Wednesday, July 11, 2012

To abort or not to abort

Written November 8, 2007, in response to a friend's post on the subject:

Dude, you took a nose-dive into very murky waters with that one... My feeling is that it's ultimately the mother-to-be's choice to keep the baby or not, religious arguments aside, no-one can know what life they're preventing from flowering, look at this example for instance:

A professor at the UCLA Medical School asked his students this question:

"Here is the family history: The father has syphilis. The mother has TB. They already have had four children. The first is blind. The second has died. The third is deaf. The fourth has TB. The mother is pregnant. The parents are willing to have an abortion if you decide they should.

What do you think?"

Most of the students decided on abortion.

"Congratulations," said the professor. "You have just murdered Beethoven!"

Right and wrong cannot be taken as absolute values, and since none of us are prescient, we can't justify abortion with a statement like," the baby would have been worse off if we had allowed it to live"

Pro-lifers' tend to justify their position based on the idea of a ‘special obligation’ the mother has to the foetus, while the opposite end of the argument follows something along these lines:

A famous violinist needs to be put on a special life support system that requires you to be hooked up to it continuously for nine months to facilitate his organs' recovery from an otherwise fatal illness. while it may be nice for you to offer this most humane of services to the comatose violinist, you're not necessarily obligated to, even though you're the only person who can save them..

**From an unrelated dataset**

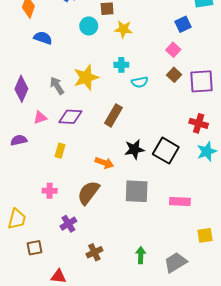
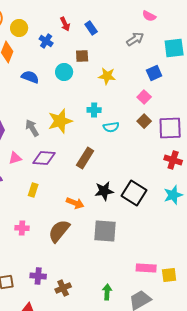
yellow star: (123, 29) -> (107, 76), moved
blue semicircle: (43, 38) -> (30, 77), moved
red cross: (199, 123) -> (173, 160), moved
pink rectangle: (180, 202) -> (146, 268), moved
purple cross: (68, 224) -> (38, 276), moved, turned 35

The pro-lifers will then counter that abortion is disanalogous, arguing that two people who willingly engage in sexual intercourse, even with contraception, do so at the risk of creating a foetus; and in so doing incur the above mentioned obligation which doesn’t exist between the subject and the violinist in the example.

This argument could go on forever, even without bringing in the complexities of socio-economic circumstance, rape, incest, religion and myriad other factors. What’s the solution? If the choices made by the mother are based on love, and not hate and fear, then I think further questions of the child’s’ successful gestation, birth and later development will become moot…ultimately bringing the questions of willingness and ability to raise the child back to the mother. A loving and supportive father would help.